- **BRANO SELEZIONATO**:
----
Ordinanza di Cassazione Civile Sez. 1 Num. 27163 Anno 2024
Civile Ord. Sez. 1 Num. 27163 Anno 2024
Presidente: COGNOME NOME
Relatore: COGNOME NOME
Data pubblicazione: 21/10/2024
Oggetto:
società semplice pagamento quota associativa
AC -2/10/2024
ORDINANZA
sul ricorso iscritto al n. 10073/2020 R.G. proposto da:
COGNOME NOME, quale l.r.p.t. della RAGIONE_SOCIALE , domiciliato in Roma, INDIRIZZO, presso la cancelleria della Suprema Corte di Cassazione, e all’indirizzo pec EMAIL, rappresentato e difeso dall’AVV_NOTAIO, giusta procura allegata al ricorso;
-ricorrente –
Contro
RAGIONE_SOCIALE, in persona del l.r.p.t., domiciliata in Roma, INDIRIZZO, presso la cancelleria della Suprema Corte di Cassazione, e all’indirizzo pec EMAIL, rappresentata e difesa dall’AVV_NOTAIO, giusta procura in calce al controricorso;
– controricorrente –
avverso la sentenza del Tribunale di Bologna n. 2738/2019, pubblicata in data 30 dicembre 2019. Udita la relazione svolta nella camera di consiglio del 2 ottobre 2024
dal Consigliere NOME COGNOME.
----
- **ELENCO DATI**:

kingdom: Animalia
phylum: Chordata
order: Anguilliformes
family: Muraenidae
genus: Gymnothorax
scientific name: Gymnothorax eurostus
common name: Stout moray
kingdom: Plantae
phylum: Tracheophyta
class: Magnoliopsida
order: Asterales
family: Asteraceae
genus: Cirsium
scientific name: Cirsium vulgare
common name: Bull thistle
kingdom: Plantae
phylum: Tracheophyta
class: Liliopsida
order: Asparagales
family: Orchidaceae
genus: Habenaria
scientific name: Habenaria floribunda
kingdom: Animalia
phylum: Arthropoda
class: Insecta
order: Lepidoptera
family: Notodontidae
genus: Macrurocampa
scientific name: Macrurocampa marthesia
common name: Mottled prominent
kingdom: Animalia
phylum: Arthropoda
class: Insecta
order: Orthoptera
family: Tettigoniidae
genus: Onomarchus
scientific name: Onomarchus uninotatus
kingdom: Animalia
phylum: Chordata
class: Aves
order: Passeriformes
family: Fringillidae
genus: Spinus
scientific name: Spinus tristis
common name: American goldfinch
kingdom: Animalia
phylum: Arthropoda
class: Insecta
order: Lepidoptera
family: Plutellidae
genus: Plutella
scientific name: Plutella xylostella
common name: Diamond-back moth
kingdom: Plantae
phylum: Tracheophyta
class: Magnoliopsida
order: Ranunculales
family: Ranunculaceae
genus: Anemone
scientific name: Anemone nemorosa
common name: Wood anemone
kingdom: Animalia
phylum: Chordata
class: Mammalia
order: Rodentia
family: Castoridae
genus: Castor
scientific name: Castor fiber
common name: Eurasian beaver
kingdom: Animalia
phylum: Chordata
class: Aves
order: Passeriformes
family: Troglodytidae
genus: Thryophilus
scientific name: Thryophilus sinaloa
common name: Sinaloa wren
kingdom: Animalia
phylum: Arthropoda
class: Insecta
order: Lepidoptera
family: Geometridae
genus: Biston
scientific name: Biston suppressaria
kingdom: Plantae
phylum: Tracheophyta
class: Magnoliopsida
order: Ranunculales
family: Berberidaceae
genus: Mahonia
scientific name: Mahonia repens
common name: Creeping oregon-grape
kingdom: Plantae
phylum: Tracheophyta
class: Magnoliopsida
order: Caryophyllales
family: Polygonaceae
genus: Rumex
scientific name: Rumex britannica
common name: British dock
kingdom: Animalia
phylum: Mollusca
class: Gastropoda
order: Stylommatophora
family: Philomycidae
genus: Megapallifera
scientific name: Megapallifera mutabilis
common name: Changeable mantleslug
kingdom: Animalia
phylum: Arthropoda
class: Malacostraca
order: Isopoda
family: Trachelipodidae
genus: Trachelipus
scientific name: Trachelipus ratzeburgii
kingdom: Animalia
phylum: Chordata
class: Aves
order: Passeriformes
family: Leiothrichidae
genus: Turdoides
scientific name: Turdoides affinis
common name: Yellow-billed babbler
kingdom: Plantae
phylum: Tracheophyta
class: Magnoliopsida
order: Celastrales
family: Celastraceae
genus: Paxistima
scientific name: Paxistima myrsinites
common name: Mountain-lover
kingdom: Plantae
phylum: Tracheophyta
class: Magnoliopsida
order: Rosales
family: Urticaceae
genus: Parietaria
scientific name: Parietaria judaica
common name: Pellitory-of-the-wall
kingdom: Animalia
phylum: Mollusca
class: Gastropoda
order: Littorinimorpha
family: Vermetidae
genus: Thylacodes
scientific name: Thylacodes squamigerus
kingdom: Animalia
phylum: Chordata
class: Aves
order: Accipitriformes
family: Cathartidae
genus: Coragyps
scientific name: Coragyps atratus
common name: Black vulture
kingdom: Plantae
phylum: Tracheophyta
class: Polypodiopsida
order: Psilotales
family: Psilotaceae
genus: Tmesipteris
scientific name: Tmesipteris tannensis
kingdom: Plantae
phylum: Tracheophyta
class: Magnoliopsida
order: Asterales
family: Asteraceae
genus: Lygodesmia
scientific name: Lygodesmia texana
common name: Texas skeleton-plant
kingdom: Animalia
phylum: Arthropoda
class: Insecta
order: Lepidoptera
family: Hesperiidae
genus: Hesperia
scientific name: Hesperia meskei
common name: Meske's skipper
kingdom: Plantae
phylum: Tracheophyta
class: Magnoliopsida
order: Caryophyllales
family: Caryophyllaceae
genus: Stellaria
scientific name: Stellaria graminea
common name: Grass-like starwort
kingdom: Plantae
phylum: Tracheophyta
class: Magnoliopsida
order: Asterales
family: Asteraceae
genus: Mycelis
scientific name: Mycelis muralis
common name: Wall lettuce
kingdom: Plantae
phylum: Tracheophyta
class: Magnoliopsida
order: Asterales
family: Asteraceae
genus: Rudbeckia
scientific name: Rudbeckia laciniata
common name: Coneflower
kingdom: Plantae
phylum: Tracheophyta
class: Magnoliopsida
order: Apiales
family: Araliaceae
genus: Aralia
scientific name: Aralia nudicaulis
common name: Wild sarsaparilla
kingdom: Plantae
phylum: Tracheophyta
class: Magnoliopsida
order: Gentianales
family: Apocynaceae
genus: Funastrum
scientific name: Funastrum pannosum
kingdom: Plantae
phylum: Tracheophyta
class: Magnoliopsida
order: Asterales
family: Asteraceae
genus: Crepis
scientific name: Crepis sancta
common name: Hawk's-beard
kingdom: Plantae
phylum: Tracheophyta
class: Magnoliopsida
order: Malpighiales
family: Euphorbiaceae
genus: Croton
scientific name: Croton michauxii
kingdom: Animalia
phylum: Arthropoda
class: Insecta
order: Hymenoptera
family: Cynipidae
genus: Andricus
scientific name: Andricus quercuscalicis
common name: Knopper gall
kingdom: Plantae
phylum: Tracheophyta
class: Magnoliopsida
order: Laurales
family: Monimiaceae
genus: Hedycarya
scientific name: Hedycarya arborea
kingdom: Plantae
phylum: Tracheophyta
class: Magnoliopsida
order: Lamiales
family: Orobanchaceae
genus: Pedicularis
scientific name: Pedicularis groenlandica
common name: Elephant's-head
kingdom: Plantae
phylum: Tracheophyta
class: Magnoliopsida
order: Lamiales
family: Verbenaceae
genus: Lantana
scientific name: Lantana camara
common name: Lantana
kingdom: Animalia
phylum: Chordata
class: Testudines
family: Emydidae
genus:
----
- **CONSEGNA A**:
Rispondi con brevità a queste domande sull'ordinanza della Cassazione:
(i) In che data è stata pubblicata l'ordinanza?
(ii) Contro quale sentenza, e di quale tribunale, è proposto il ricorso?
(iii) Con quale numero di R.G. è iscritto il ricorso?
- **CONSEGNA B**:
Prosegui l'ordinanza della Cassazione a partire dalla frase con cui si chiude.
I record non servono per nessuna delle consegne.

- **RISULTATO A**:
(i) Il 21/10/2024.
(ii) La sentenza n. 2738/2019 del Tribunale di Bologna, pubblicata il 30 dicembre 2019.
(iii) Il n. 10073/2020 R.G.

- **RISULTATO B**:
RILEVATO CHE
COGNOME NOME, quale l.r.p.t. della RAGIONE_SOCIALE, ha proposto ricorso per cassazione, affidato a cinque motivi, avverso la sentenza con cui il Tribunale di Bologna, in riforma della sentenza del Giudice di pace di Imola, ha respinto la sua domanda avente a oggetto la condanna dell’ RAGIONE_SOCIALE al pagamento della somma di euro 1.410,06, pari all’importo di tre quote sociali relative alle annualità 2012, 2013 e 2014, sul presupposto che non fosse pervenuta tempestiva dichiarazione di recesso da parte dell’ associata convenuta in lite.
RAGIONE_SOCIALE ‘RAGIONE_SOCIALE ha resistito con controricorso.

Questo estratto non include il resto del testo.